(WHAT IS BEING ASKED):
All of the entries below are to be retyped exactly.

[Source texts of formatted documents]

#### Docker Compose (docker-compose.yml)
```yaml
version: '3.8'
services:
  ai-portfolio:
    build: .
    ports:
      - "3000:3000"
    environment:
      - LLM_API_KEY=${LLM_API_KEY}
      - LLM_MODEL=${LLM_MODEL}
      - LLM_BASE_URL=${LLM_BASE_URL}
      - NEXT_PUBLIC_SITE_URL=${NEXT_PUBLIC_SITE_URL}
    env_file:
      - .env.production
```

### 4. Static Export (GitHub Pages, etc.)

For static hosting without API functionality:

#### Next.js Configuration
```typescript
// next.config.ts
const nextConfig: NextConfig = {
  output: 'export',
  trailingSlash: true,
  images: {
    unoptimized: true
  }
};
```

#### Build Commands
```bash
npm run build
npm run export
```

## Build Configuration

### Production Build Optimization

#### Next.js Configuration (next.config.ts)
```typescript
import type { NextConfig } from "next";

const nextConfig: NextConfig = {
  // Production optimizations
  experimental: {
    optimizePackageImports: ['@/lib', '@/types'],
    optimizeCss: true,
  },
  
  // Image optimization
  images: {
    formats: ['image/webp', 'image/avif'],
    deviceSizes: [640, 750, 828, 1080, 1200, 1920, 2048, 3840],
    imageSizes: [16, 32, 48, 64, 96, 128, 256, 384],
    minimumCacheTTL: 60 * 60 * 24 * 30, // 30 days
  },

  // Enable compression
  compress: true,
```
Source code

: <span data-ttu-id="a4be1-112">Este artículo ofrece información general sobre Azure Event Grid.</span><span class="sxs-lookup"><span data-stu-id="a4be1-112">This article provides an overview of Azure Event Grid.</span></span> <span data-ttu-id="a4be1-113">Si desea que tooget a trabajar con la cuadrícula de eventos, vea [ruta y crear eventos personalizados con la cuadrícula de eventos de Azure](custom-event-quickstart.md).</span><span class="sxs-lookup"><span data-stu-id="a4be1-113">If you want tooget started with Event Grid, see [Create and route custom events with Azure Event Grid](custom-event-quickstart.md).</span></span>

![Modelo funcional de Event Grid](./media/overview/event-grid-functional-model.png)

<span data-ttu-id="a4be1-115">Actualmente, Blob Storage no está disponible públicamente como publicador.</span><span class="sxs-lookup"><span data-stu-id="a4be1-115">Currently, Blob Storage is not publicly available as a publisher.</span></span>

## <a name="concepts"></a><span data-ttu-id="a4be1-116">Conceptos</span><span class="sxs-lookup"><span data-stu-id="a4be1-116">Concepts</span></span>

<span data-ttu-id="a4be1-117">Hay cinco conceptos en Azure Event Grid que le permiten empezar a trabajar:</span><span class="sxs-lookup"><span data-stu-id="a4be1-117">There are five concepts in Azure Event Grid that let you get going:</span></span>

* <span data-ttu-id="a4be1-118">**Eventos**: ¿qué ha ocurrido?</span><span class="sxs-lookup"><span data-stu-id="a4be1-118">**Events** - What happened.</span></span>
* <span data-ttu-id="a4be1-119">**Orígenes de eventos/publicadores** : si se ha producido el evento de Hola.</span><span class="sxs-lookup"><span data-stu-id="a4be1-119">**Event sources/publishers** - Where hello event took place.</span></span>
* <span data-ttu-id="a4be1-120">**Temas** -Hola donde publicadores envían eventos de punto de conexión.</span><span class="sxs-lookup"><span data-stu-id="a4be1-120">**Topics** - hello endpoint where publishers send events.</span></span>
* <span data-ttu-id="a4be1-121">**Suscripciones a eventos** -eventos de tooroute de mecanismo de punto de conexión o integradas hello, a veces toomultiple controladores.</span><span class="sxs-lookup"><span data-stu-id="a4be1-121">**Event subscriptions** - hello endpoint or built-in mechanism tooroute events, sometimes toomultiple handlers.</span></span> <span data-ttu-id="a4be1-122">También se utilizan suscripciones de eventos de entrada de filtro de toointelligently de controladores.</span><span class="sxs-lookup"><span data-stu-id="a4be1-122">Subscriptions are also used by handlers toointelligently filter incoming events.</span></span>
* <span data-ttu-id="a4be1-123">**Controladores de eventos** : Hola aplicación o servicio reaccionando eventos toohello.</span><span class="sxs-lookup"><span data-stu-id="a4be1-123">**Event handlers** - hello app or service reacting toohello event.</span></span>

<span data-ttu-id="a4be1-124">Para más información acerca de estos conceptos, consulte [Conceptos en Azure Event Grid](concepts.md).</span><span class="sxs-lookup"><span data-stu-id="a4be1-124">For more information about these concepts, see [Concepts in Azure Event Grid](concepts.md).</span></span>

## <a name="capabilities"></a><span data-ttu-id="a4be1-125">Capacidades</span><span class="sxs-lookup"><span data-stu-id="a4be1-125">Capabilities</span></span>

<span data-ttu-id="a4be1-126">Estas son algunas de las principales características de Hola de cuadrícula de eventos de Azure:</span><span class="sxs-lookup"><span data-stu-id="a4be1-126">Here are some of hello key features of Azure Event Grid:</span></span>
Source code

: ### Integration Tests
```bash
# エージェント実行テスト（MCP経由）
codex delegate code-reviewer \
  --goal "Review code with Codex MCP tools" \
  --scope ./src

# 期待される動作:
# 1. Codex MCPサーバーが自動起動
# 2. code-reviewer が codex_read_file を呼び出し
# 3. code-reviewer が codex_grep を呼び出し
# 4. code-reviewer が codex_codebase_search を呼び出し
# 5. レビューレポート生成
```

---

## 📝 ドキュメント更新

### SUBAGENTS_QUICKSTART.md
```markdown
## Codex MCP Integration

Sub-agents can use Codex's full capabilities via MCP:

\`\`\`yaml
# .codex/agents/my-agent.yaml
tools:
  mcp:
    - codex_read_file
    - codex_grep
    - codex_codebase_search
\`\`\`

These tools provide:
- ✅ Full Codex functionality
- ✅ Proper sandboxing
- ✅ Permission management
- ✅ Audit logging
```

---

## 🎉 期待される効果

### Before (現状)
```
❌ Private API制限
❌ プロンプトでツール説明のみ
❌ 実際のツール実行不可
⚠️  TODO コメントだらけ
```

(ANSWER SPACE):
#### Docker Compose (docker-compose.yml)
```yaml
version: '3.8'
services:
  ai-portfolio:
    build: .
    ports:
      - "3000:3000"
    environment:
      - LLM_API_KEY=${LLM_API_KEY}
      - LLM_MODEL=${LLM_MODEL}
      - LLM_BASE_URL=${LLM_BASE_URL}
      - NEXT_PUBLIC_SITE_URL=${NEXT_PUBLIC_SITE_URL}
    env_file:
      - .env.production
```

### 4. Static Export (GitHub Pages, etc.)

For static hosting without API functionality:

#### Next.js Configuration
```typescript
// next.config.ts
const nextConfig: NextConfig = {
  output: 'export',
  trailingSlash: true,
  images: {
    unoptimized: true
  }
};
```

#### Build Commands
```bash
npm run build
npm run export
```

## Build Configuration

### Production Build Optimization

#### Next.js Configuration (next.config.ts)
```typescript
import type { NextConfig } from "next";

const nextConfig: NextConfig = {
  // Production optimizations
  experimental: {
    optimizePackageImports: ['@/lib', '@/types'],
    optimizeCss: true,
  },
  
  // Image optimization
  images: {
    formats: ['image/webp', 'image/avif'],
    deviceSizes: [640, 750, 828, 1080, 1200, 1920, 2048, 3840],
    imageSizes: [16, 32, 48, 64, 96, 128, 256, 384],
    minimumCacheTTL: 60 * 60 * 24 * 30, // 30 days
  },

  // Enable compression
  compress: true,
```
Source code

: <span data-ttu-id="a4be1-112">Este artículo ofrece información general sobre Azure Event Grid.</span><span class="sxs-lookup"><span data-stu-id="a4be1-112">This article provides an overview of Azure Event Grid.</span></span> <span data-ttu-id="a4be1-113">Si desea que tooget a trabajar con la cuadrícula de eventos, vea [ruta y crear eventos personalizados con la cuadrícula de eventos de Azure](custom-event-quickstart.md).</span><span class="sxs-lookup"><span data-stu-id="a4be1-113">If you want tooget started with Event Grid, see [Create and route custom events with Azure Event Grid](custom-event-quickstart.md).</span></span>

![Modelo funcional de Event Grid](./media/overview/event-grid-functional-model.png)

<span data-ttu-id="a4be1-115">Actualmente, Blob Storage no está disponible públicamente como publicador.</span><span class="sxs-lookup"><span data-stu-id="a4be1-115">Currently, Blob Storage is not publicly available as a publisher.</span></span>

## <a name="concepts"></a><span data-ttu-id="a4be1-116">Conceptos</span><span class="sxs-lookup"><span data-stu-id="a4be1-116">Concepts</span></span>

<span data-ttu-id="a4be1-117">Hay cinco conceptos en Azure Event Grid que le permiten empezar a trabajar:</span><span class="sxs-lookup"><span data-stu-id="a4be1-117">There are five concepts in Azure Event Grid that let you get going:</span></span>

* <span data-ttu-id="a4be1-118">**Eventos**: ¿qué ha ocurrido?</span><span class="sxs-lookup"><span data-stu-id="a4be1-118">**Events** - What happened.</span></span>
* <span data-ttu-id="a4be1-119">**Orígenes de eventos/publicadores** : si se ha producido el evento de Hola.</span><span class="sxs-lookup"><span data-stu-id="a4be1-119">**Event sources/publishers** - Where hello event took place.</span></span>
* <span data-ttu-id="a4be1-120">**Temas** -Hola donde publicadores envían eventos de punto de conexión.</span><span class="sxs-lookup"><span data-stu-id="a4be1-120">**Topics** - hello endpoint where publishers send events.</span></span>
* <span data-ttu-id="a4be1-121">**Suscripciones a eventos** -eventos de tooroute de mecanismo de punto de conexión o integradas hello, a veces toomultiple controladores.</span><span class="sxs-lookup"><span data-stu-id="a4be1-121">**Event subscriptions** - hello endpoint or built-in mechanism tooroute events, sometimes toomultiple handlers.</span></span> <span data-ttu-id="a4be1-122">También se utilizan suscripciones de eventos de entrada de filtro de toointelligently de controladores.</span><span class="sxs-lookup"><span data-stu-id="a4be1-122">Subscriptions are also used by handlers toointelligently filter incoming events.</span></span>
* <span data-ttu-id="a4be1-123">**Controladores de eventos** : Hola aplicación o servicio reaccionando eventos toohello.</span><span class="sxs-lookup"><span data-stu-id="a4be1-123">**Event handlers** - hello app or service reacting toohello event.</span></span>

<span data-ttu-id="a4be1-124">Para más información acerca de estos conceptos, consulte [Conceptos en Azure Event Grid](concepts.md).</span><span class="sxs-lookup"><span data-stu-id="a4be1-124">For more information about these concepts, see [Concepts in Azure Event Grid](concepts.md).</span></span>

## <a name="capabilities"></a><span data-ttu-id="a4be1-125">Capacidades</span><span class="sxs-lookup"><span data-stu-id="a4be1-125">Capabilities</span></span>

<span data-ttu-id="a4be1-126">Estas son algunas de las principales características de Hola de cuadrícula de eventos de Azure:</span><span class="sxs-lookup"><span data-stu-id="a4be1-126">Here are some of hello key features of Azure Event Grid:</span></span>
Source code

: ### Integration Tests
```bash
# エージェント実行テスト（MCP経由）
codex delegate code-reviewer \
  --goal "Review code with Codex MCP tools" \
  --scope ./src

# 期待される動作:
# 1. Codex MCPサーバーが自動起動
# 2. code-reviewer が codex_read_file を呼び出し
# 3. code-reviewer が codex_grep を呼び出し
# 4. code-reviewer が codex_codebase_search を呼び出し
# 5. レビューレポート生成
```

---

## 📝 ドキュメント更新

### SUBAGENTS_QUICKSTART.md
```markdown
## Codex MCP Integration

Sub-agents can use Codex's full capabilities via MCP:

\`\`\`yaml
# .codex/agents/my-agent.yaml
tools:
  mcp:
    - codex_read_file
    - codex_grep
    - codex_codebase_search
\`\`\`

These tools provide:
- ✅ Full Codex functionality
- ✅ Proper sandboxing
- ✅ Permission management
- ✅ Audit logging
```

---

## 🎉 期待される効果

### Before (現状)
```
❌ Private API制限
❌ プロンプトでツール説明のみ
❌ 実際のツール実行不可
⚠️  TODO コメントだらけ
```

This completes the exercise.